▸ **To do**:
• A. Answer these questions from the entry on papaya leaf curl virus:
(i) What order is the virus classified in?
(ii) What insect transmits the virus?
(iii) In which country is the virus primarily found?
• B. Go on with the entry on papaya leaf curl virus, picking up after its last sentence.

+++ Selected excerpt

Papaya leaf curl virus

Virus classification
- (unranked): Virus
- Realm: Monodnaviria
- Kingdom: Shotokuvirae
- Phylum: Cressdnaviricota
- Class: Repensiviricetes
- Order: Geplafuvirales
- Family: Geminiviridae
- Genus: Begomovirus
- Species: Begomovirus caricae

= Papaya leaf curl virus =

Species of virus

Papaya leaf curl virus (PaLCuV) is a DNA virus from the genus Begomovirus and the family Geminiviridae. PaLCuV causes severe disease in papaya (Carica papaya), but can sometimes infect other crops such as tobacco or tomato. It can be found in tropical and subtropical regions primarily in India, but closely related species have also been detected in countries such as China, Malaysia, Nigeria and South Korea. This virus is transmitted by an insect vector from the family Aleyrodidae and order Hemiptera, the whitefly Bemisia tabaci. PaLCuV has been responsible for several epidemics and causes severe economic losses. Because of the broad diversity of these viruses, their characterization and control remains difficult.

++++++
+++ Recorded information

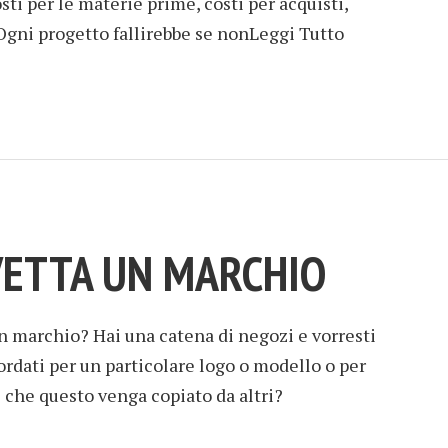
costi per le materie prime, costi per acquisti,
. Ogni progetto fallirebbe se nonLeggi Tutto
VETTA UN MARCHIO
n marchio? Hai una catena di negozi e vorresti
rdati per un particolare logo o modello o per
 che questo venga copiato da altri?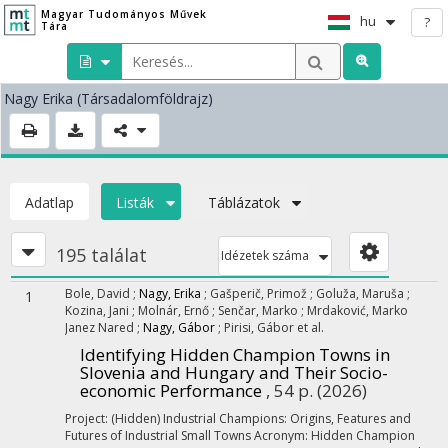
Magyar Tudományos Művek
hu
?
Tára
Nagy Erika
(Társadalomföldrajz)
Adatlap
Listák
Táblázatok
195 találat
Idézetek száma
Bole, David
;
Nagy, Erika
;
Gašperič, Primož
;
Goluža, Maruša
;
1
Kozina, Jani
;
Molnár, Ernő
;
Senčar, Marko
;
Mrdaković, Marko
Janez Nared
;
Nagy, Gábor
;
Pirisi, Gábor
et al.
Identifying Hidden Champion Towns in
Slovenia and Hungary and Their Socio-
economic Performance
, 54 p.
(2026)
Project: (Hidden) Industrial Champions: Origins, Features and
Futures of Industrial Small Towns Acronym: Hidden Champion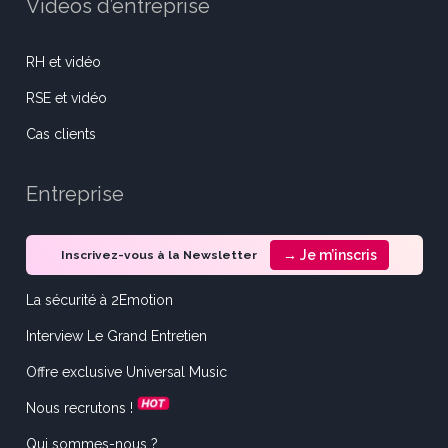
Vidéos d’entreprise
RH et vidéo
RSE et vidéo
Cas clients
Entreprise
→ Je m’inscris
Inscrivez-vous à la Newsletter
La sécurité à 2Emotion
Interview Le Grand Entretien
Offre exclusive Universal Music
Nous recrutons !
Qui sommes-nous ?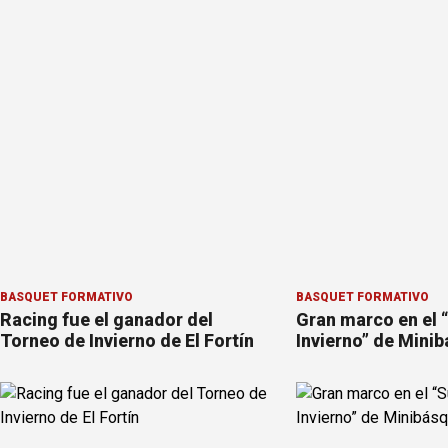
BÁSQUET FORMATIVO
BÁSQUET FORMATIVO
Racing fue el ganador del
Gran marco en el 
Torneo de Invierno de El Fortín
Invierno” de Mini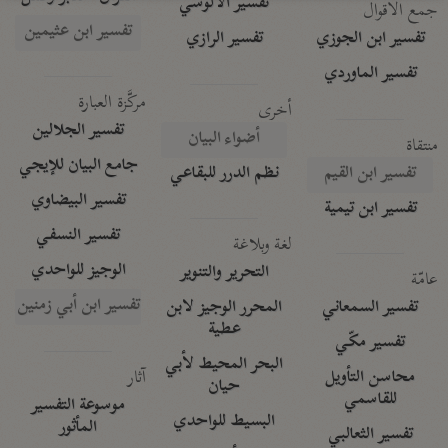
تفسير الآلوسي
جمع الأقوال
تفسير ابن عثيمين
تفسير ابن الجوزي
تفسير الرازي
تفسير الماوردي
مركَّزة العبارة
أخرى
تفسير الجلالين
أضواء البيان
منتقاة
جامع البيان للإيجي
تفسير ابن القيم
نظم الدرر للبقاعي
تفسير البيضاوي
تفسير ابن تيمية
تفسير النسفي
لغة وبلاغة
الوجيز للواحدي
التحرير والتنوير
عامّة
تفسير ابن أبي زمنين
تفسير السمعاني
المحرر الوجيز لابن
عطية
تفسير مكّي
البحر المحيط لأبي
آثار
محاسن التأويل
حيان
للقاسمي
موسوعة التفسير
البسيط للواحدي
المأثور
تفسير الثعالبي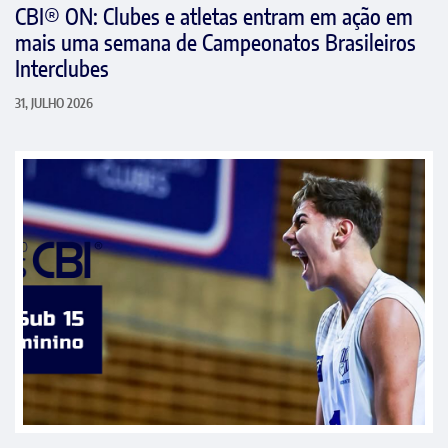
CBI® ON: Clubes e atletas entram em ação em
mais uma semana de Campeonatos Brasileiros
Interclubes
31, JULHO 2026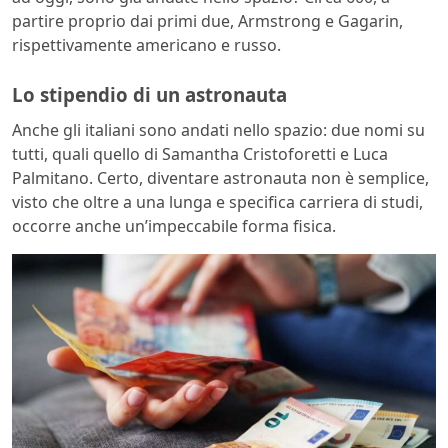
partire proprio dai primi due, Armstrong e Gagarin,
rispettivamente americano e russo.
Lo stipendio di un astronauta
Anche gli italiani sono andati nello spazio: due nomi su
tutti, quali quello di Samantha Cristoforetti e Luca
Palmitano. Certo, diventare astronauta non è semplice,
visto che oltre a una lunga e specifica carriera di studi,
occorre anche un’impeccabile forma fisica.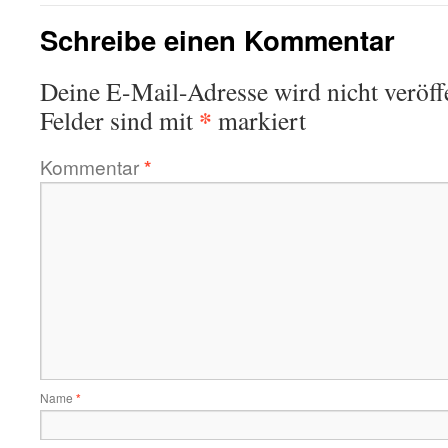
Schreibe einen Kommentar
Deine E-Mail-Adresse wird nicht veröffe
*
Felder sind mit
markiert
Kommentar
*
Name
*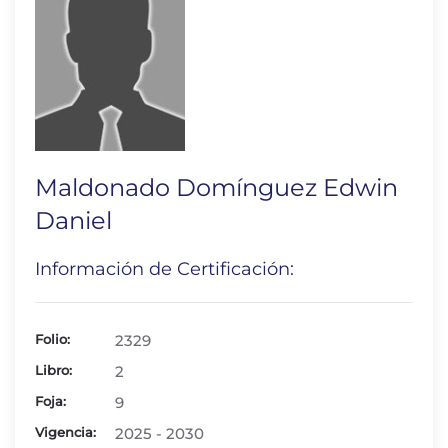
Maldonado Domínguez Edwin
Daniel
Información de Certificación:
Folio:
2329
Libro:
2
Foja:
9
Vigencia:
2025 - 2030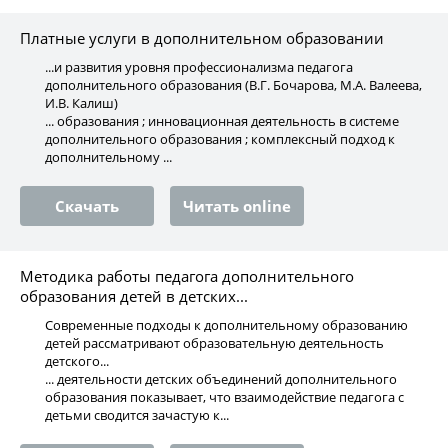
Платные услуги в дополнительном образовании
...и развития уровня профессионализма педагога
дополнительного образования (В.Г. Бочарова, М.А. Валеева,
И.В. Калиш)
... образования ; инновационная деятельность в системе
дополнительного образования ; комплексный подход к
дополнительному ...
Скачать
Читать online
Методика работы педагога дополнительного
образования детей в детских...
Современные подходы к дополнительному образованию
детей рассматривают образовательную деятельность
детского...
... деятельности детских объединений дополнительного
образования показывает, что взаимодействие педагога с
детьми сводится зачастую к...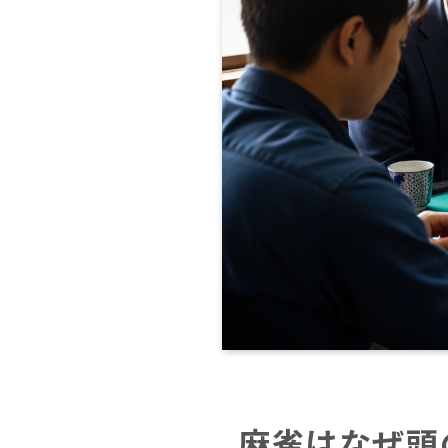
麻雀はなぜ頭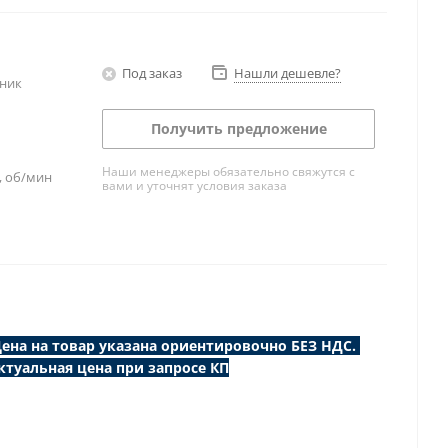
Под заказ
Нашли дешевле?
ник
Получить предложение
Наши менеджеры обязательно свяжутся с
, об/мин
вами и уточнят условия заказа
ена на товар указана ориентировочно БЕЗ НДС.
ктуальная цена при запросе КП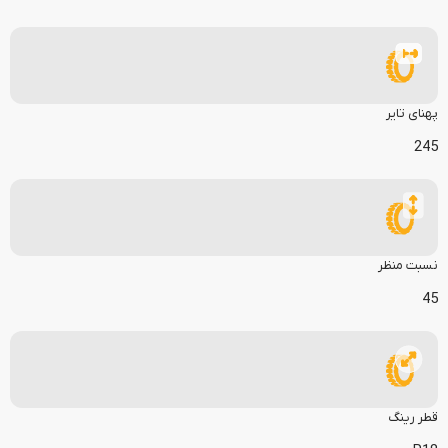
پهنای تایر
245
نسبت منظر
45
قطر رینگ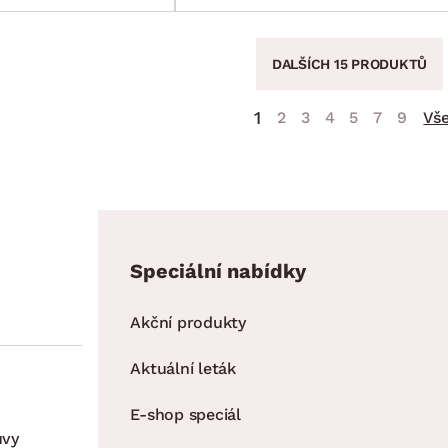
DALŠÍCH 15 PRODUKTŮ
1
2
3
4
5
7
9
Vš
Speciální nabídky
Akční produkty
Aktuální leták
E-shop speciál
uvy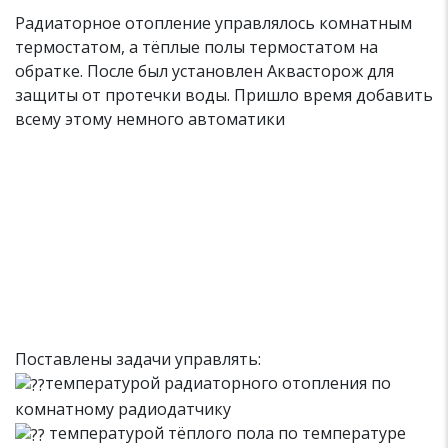
Радиаторное отопление управлялось комнатным
термостатом, а тёплые полы термостатом на
обратке. После был установлен Аквасторож для
защиты от протечки воды. Пришло время добавить
всему этому немного автоматики
Поставлены задачи управлять:
температурой радиаторного отопления по
комнатному радиодатчику
температурой тёплого пола по температуре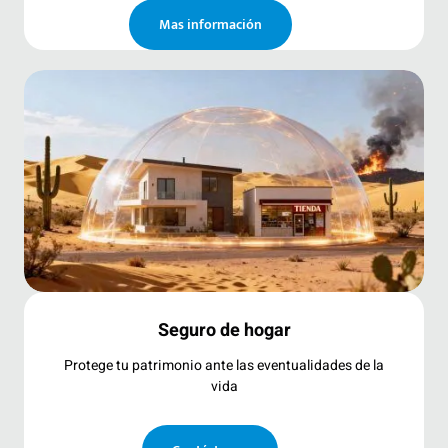
Mas información
Seguro de hogar
Protege tu patrimonio ante las eventualidades de la
vida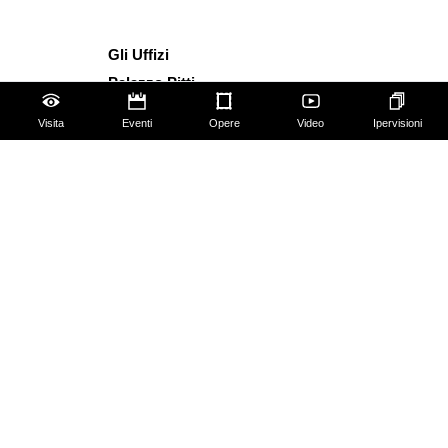
Gli Uffizi
Palazzo Pitti
Giardino di Boboli
Visita
Eventi
Opere
Video
Ipervisioni
Corridoio Vasariano
Biglietti
Utilizzo spazi e immagini
Mappa del sito
Contattaci
Chi siamo
FAQ
Qualche regola da seguire!
Social Media Policy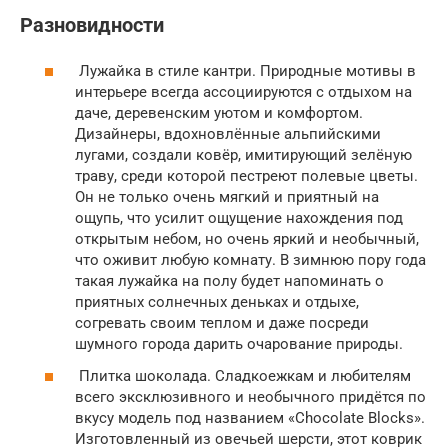
Разновидности
Лужайка в стиле кантри. Природные мотивы в
интерьере всегда ассоциируются с отдыхом на
даче, деревенским уютом и комфортом.
Дизайнеры, вдохновлённые альпийскими
лугами, создали ковёр, имитирующий зелёную
траву, среди которой пестреют полевые цветы.
Он не только очень мягкий и приятный на
ощупь, что усилит ощущение нахождения под
открытым небом, но очень яркий и необычный,
что оживит любую комнату. В зимнюю пору года
такая лужайка на полу будет напоминать о
приятных солнечных деньках и отдыхе,
согревать своим теплом и даже посреди
шумного города дарить очарование природы.
Плитка шоколада. Сладкоежкам и любителям
всего эксклюзивного и необычного придётся по
вкусу модель под названием «Chocolate Blocks».
Изготовленный из овечьей шерсти, этот коврик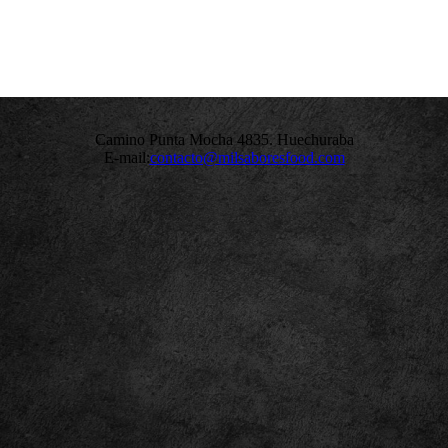
Camino Punta Mocha 4835. Huechuraba
E-mail:
contacto@milsaboresfood.com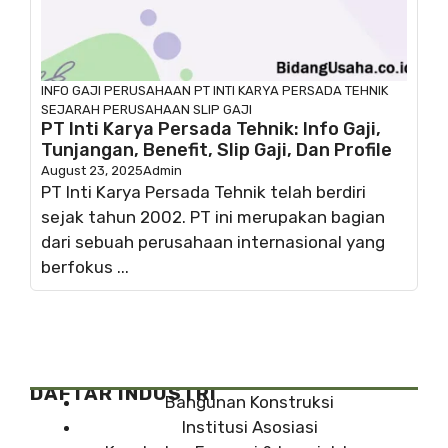
INFO GAJI
PERUSAHAAN
PT INTI KARYA PERSADA TEHNIK
SEJARAH PERUSAHAAN
SLIP GAJI
PT Inti Karya Persada Tehnik: Info Gaji,
Tunjangan, Benefit, Slip Gaji, Dan Profile
August 23, 2025
Admin
PT Inti Karya Persada Tehnik telah berdiri
sejak tahun 2002. PT ini merupakan bagian
dari sebuah perusahaan internasional yang
berfokus ...
DAFTAR INDUSTRI
Bangunan Konstruksi
Institusi Asosiasi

++++++

▸ **Answers to this exercise**:
• A.
(i) Geplafuvirales
(ii) The whitefly Bemisia tabaci
(iii) India

• B.
== Genome ==
This virus typically consists of a bipartite circular single-stranded (ss) DNA molecule (2400–2800 nt in size), and betasatellite (1350-1400 nt in size). Several beta satellites are associated with PaLCuV, and they likely play a role in symptom development. Some alpha satellites have also been associated with PaLCuV. This virus has similar coat protein structure and genome organization to that of other begomoviruses such as TYLCV.

== Transmission ==
PaLCuV is transmitted by the insect vector Bemisia tabaci in a persistent-circulative nonpropagative manner. The wide range of host species, including several weeds plays a role in its broad transmission.

== Agricultural importance ==
The main symptoms are severe curling and thickening of veins on leaves. The plants are also reduced in size. Severely affected plants produce fewer, smaller, and deformed fruits. This virus can cause significant yield losses in orchards. Losses may be as severe as 90–100%, especially when other virus species such as Papaya ringspot virus (PRSV) are present. Treatments that are commonly used for this disease include insecticides and removing infected plants. There are no known varieties with genetic resistance at this time, but there are on-going efforts to discover and breed papaya with natural resistance.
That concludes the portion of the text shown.